Below is just a taste of the topics and experiences Oracle’s machine learning experts embraced at this year’s summit.
Safe Data Practices
As machine learning becomes more central to every type of application, developers and data scientists need data—and lots of it, to test algorithms at scale. There’s a risk, however: Those records must be obtained and used with appropriate permissions. There are open source data options, but these often come with reciprocal licenses such as copyleft, which requires all code using the data be released as open source. Web scraping is another popular approach, but it too must be done with care not to violate terms of service (Twitter forbids scraping, for example), circumvent paywalls or robots.txt instructions, or even overload site servers with traffic.
“Data today is a lot like how open source software was when it first came out, and everyone thought, ‘This is great, free software—let’s use it,’” said Geoff Barry, senior corporate counsel at Oracle. “That’s where data is headed. It may appear to be free, but it’s not actually free.”
That’s why more than five years ago, Oracle Labs created an in-house research data repository that teams can use to build models. Under the leadership and authority of Craig Stephen, head of Oracle Labs, this specially secured in-house repository contains large data sets suitable for a variety of challenging ML projects. All data sets in the repository are carefully tracked and managed by a rigorous process that includes vetting for IP and privacy concerns, and are made available internally for uses that are consistent with those requirements.
Java for ML
Another way Oracle is evolving with machine learning technology is by revving up the underlying source code, which tends to be written in Python due to that language’s approachability to data scientists who haven’t studied computer programming.

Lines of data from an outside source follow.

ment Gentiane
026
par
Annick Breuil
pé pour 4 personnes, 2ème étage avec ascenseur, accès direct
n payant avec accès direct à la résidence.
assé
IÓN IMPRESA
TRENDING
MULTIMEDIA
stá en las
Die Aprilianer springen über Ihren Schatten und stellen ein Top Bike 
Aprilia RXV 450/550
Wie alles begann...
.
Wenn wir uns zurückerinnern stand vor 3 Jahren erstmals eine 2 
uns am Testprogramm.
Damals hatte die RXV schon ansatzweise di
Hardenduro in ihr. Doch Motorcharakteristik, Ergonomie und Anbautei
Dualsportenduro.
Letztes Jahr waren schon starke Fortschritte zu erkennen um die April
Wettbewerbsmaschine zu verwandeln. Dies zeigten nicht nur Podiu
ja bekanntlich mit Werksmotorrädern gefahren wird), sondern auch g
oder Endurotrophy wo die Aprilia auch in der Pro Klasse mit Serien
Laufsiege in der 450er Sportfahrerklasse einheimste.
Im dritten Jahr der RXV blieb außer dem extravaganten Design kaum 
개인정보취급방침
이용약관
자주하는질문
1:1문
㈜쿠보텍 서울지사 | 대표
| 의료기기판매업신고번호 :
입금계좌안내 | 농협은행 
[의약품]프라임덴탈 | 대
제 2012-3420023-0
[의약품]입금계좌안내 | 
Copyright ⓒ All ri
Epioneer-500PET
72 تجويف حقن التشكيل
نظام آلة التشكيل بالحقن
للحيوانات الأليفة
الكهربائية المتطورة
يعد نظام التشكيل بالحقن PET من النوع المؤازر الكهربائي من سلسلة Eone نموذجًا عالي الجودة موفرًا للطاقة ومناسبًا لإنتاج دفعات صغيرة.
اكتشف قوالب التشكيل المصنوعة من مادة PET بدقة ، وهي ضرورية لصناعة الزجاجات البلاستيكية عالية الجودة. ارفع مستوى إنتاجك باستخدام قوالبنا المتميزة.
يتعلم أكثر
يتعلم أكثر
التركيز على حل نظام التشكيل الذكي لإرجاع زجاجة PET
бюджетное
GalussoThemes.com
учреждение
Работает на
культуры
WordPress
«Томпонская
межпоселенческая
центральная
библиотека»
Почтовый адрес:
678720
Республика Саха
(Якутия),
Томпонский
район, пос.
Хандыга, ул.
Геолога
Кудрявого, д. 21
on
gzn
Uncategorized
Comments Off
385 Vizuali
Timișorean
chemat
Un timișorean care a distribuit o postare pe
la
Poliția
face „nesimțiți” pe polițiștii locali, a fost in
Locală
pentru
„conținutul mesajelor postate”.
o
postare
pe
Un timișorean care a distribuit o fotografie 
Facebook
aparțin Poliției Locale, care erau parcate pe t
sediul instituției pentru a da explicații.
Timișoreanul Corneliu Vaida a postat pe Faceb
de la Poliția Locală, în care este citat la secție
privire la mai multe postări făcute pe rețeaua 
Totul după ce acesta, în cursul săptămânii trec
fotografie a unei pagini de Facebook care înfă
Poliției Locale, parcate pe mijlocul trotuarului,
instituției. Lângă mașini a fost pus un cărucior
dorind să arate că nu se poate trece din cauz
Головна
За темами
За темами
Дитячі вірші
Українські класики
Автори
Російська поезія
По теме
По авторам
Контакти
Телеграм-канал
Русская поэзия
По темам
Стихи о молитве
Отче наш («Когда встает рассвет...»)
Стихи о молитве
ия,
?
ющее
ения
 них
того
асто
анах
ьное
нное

“Python is primarily used in machine learning as a way to drive libraries that are written in native code,” said Mark Reinhold, chief architect of the Java Platform Group at Oracle. “As soon as you need to do something for which you don’t have a good native language library, you’re stuck. You have to buckle down and write native functions in C or C++ or assembly code.”
That’s about to change, Reinhold said, thanks to four ongoing projects in the OpenJDK Community: Panama, Loom, Amber, and Valhalla. Panama makes it easier to call native functions and access native data from Java programs. Loom simplifies Java’s signature emphasis on concurrent programming via threads by introducing fast, low-footprint “fibers”. Amber brings in pattern-matching, among other features. And Valhalla aims to enable Java programmers to create data structures just as efficient as those that they can create in native languages such as C and C++.
“Java is a broad-spectrum language for the working programmer, and it’s already moving toward being a better foundation for ML than Python,” he said.
A Never-Ending Story
A fun exercise for future summits: Add up the decades of experience present in the room. Reinhold told stories of his early days working on Java and some of the design choices that were made, while Craig Stephen reminded the conference attendees that, “We have been doing this for a long time—we’ve been learning from data for decades.” He pointed to Kenny Gross, who has a PhD in nuclear engineering and published a paper on power plant monitoring and fault detection in the late 1990s. Gross still works at Oracle, where he does research on algorithms, AI, and security (a current project is “Advanced Prognostics for Dense-Sensor IoT Applications”).
The goal for the three-day event was simple—make connections—and based on the hallway conversations and poster sessions, it was met. That pleased Stephen, who reminded everyone that technology doesn’t evolve without talent: “What’s the most expensive thing about this conference? It’s your time.”